• Aim of the exercise: In the records below, rewrite the lines from the start of the records through the line containing "Astell&Kern SE300 – o streamer de bolso (7)", changing "AGGIUNGI AL CARRELLO" to "ACQUISTA ORA" and leaving everything else as it is. Give only those lines.

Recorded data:

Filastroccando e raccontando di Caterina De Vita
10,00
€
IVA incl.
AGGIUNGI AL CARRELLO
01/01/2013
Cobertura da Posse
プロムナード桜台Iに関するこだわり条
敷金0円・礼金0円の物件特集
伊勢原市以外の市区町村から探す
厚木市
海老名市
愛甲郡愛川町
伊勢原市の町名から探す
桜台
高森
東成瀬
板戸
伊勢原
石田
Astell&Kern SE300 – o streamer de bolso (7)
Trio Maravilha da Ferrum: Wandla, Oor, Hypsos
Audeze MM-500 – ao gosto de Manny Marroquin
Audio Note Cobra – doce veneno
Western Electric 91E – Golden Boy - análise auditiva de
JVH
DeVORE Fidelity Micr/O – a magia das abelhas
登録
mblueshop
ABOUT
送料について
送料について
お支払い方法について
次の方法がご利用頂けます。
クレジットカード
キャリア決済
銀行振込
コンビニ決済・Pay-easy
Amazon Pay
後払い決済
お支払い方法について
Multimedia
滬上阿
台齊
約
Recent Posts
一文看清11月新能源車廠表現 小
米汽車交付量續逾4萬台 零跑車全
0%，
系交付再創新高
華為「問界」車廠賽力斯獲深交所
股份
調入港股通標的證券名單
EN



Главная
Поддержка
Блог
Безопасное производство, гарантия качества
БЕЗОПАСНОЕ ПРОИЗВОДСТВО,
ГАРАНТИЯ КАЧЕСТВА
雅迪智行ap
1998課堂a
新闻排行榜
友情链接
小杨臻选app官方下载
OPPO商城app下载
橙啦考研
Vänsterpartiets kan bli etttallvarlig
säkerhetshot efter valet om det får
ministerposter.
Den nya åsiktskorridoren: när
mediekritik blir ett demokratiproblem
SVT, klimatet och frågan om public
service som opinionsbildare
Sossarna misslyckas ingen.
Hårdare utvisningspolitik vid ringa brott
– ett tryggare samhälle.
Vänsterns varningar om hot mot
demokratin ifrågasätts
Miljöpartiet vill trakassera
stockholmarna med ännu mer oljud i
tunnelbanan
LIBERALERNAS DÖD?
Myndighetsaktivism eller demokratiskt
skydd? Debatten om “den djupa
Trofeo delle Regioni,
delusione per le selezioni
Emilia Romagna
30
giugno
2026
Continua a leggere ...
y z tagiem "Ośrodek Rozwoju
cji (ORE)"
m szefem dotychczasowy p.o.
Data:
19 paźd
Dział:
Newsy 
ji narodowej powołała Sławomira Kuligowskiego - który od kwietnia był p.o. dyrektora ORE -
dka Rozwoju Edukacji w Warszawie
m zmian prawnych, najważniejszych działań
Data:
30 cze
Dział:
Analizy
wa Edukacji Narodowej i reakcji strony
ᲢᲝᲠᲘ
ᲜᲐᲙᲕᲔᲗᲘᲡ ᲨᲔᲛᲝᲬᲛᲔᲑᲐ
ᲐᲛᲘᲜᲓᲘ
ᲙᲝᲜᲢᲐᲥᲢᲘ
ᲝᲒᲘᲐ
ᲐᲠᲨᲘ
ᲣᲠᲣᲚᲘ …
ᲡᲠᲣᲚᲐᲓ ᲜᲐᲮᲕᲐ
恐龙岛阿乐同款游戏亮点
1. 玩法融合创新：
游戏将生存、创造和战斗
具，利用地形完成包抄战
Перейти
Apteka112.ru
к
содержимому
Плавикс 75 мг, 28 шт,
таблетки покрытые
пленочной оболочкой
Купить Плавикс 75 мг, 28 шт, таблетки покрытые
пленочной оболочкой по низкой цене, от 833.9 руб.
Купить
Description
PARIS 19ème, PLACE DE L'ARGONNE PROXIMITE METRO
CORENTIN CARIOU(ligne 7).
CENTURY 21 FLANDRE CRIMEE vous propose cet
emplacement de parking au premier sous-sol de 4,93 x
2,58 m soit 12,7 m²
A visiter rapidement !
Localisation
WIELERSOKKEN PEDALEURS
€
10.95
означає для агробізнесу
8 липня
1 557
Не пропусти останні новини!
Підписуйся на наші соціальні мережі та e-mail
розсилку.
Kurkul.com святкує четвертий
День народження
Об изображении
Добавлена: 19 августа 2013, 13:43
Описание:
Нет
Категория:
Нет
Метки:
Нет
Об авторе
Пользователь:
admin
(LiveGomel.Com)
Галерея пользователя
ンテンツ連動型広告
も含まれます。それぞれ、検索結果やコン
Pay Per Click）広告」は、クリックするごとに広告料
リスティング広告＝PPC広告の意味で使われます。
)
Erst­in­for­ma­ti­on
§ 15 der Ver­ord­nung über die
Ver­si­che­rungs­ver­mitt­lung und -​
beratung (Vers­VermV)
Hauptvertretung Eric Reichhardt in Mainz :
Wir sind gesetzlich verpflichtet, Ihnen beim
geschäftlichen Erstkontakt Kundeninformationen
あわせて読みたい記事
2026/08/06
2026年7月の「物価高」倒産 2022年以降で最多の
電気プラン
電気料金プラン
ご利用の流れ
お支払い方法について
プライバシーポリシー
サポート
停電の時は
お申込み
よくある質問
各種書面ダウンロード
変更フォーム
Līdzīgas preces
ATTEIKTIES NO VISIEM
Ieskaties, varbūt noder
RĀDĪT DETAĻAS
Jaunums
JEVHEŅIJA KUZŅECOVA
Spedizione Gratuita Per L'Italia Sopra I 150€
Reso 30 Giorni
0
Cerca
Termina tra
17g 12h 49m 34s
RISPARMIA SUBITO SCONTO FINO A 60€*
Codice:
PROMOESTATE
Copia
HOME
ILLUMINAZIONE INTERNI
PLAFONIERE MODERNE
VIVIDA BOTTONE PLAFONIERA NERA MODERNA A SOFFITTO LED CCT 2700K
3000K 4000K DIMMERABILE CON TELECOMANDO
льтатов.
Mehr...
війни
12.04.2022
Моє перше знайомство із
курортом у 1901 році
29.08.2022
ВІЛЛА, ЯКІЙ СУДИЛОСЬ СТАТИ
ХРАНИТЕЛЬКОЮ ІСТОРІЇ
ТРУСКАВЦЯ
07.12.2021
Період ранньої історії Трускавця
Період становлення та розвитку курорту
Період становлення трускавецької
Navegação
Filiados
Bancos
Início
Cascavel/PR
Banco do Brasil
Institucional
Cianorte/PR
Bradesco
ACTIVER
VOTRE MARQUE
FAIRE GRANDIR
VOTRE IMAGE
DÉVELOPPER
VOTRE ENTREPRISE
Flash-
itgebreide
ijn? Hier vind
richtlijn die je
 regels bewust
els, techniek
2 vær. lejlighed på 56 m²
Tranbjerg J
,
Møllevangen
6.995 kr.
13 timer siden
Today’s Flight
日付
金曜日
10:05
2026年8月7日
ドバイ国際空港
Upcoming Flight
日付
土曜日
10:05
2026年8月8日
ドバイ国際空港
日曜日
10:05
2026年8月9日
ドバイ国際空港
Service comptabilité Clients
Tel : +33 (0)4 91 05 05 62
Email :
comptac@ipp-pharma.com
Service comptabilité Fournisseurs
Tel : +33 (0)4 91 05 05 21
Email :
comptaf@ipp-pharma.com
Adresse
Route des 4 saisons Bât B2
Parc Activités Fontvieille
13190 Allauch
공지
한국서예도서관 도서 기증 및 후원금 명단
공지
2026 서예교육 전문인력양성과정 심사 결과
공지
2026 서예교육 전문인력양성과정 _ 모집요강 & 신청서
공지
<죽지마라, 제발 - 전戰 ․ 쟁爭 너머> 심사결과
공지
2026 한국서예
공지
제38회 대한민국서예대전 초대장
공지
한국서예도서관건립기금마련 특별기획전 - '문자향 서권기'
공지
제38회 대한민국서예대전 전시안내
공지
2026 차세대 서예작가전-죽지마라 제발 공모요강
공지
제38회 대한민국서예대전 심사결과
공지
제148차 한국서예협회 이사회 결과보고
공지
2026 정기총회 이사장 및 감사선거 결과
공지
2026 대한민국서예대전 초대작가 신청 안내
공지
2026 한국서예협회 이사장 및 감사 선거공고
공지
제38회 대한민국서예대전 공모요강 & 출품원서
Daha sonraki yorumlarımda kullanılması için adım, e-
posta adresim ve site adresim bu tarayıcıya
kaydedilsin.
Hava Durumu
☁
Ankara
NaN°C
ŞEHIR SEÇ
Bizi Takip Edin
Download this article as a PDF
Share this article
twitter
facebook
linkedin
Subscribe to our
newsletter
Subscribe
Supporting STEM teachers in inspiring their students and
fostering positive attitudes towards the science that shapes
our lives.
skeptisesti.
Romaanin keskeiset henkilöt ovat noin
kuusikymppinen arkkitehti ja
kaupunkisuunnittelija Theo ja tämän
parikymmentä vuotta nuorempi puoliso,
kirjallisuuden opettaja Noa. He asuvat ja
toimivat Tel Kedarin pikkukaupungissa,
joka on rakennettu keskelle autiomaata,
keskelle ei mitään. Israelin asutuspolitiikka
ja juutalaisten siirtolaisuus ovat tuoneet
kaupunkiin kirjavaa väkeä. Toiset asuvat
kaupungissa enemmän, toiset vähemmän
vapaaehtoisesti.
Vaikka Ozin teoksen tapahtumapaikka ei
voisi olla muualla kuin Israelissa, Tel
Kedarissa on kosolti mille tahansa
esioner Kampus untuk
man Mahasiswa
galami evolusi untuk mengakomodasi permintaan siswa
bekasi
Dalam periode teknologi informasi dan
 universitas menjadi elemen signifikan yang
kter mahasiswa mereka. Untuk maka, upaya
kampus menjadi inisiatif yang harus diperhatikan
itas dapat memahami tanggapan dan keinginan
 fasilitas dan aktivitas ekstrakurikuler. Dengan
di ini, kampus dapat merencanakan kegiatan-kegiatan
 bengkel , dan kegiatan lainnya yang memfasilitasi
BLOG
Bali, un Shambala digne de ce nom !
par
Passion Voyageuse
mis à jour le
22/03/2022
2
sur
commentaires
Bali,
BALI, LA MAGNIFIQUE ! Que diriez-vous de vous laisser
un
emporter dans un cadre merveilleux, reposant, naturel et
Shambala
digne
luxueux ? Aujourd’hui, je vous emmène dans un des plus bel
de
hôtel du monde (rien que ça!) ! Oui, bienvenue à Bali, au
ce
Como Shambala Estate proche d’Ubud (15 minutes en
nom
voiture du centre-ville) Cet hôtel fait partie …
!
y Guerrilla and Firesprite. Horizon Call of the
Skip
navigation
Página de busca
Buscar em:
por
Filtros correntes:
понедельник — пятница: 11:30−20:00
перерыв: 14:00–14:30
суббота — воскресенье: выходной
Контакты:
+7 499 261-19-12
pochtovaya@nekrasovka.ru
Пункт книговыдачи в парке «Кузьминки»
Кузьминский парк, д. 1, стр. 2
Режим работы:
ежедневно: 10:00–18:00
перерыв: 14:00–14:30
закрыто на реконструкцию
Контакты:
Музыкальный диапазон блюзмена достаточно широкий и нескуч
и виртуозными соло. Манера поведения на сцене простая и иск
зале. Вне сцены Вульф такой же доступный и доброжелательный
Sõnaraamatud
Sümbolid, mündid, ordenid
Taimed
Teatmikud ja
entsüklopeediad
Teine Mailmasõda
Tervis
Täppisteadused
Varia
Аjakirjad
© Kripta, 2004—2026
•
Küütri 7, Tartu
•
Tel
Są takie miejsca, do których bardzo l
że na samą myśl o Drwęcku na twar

• Solved exercise:
Filastroccando e raccontando di Caterina De Vita
10,00
€
IVA incl.
ACQUISTA ORA
01/01/2013
Cobertura da Posse
プロムナード桜台Iに関するこだわり条
敷金0円・礼金0円の物件特集
伊勢原市以外の市区町村から探す
厚木市
海老名市
愛甲郡愛川町
伊勢原市の町名から探す
桜台
高森
東成瀬
板戸
伊勢原
石田
Astell&Kern SE300 – o streamer de bolso (7)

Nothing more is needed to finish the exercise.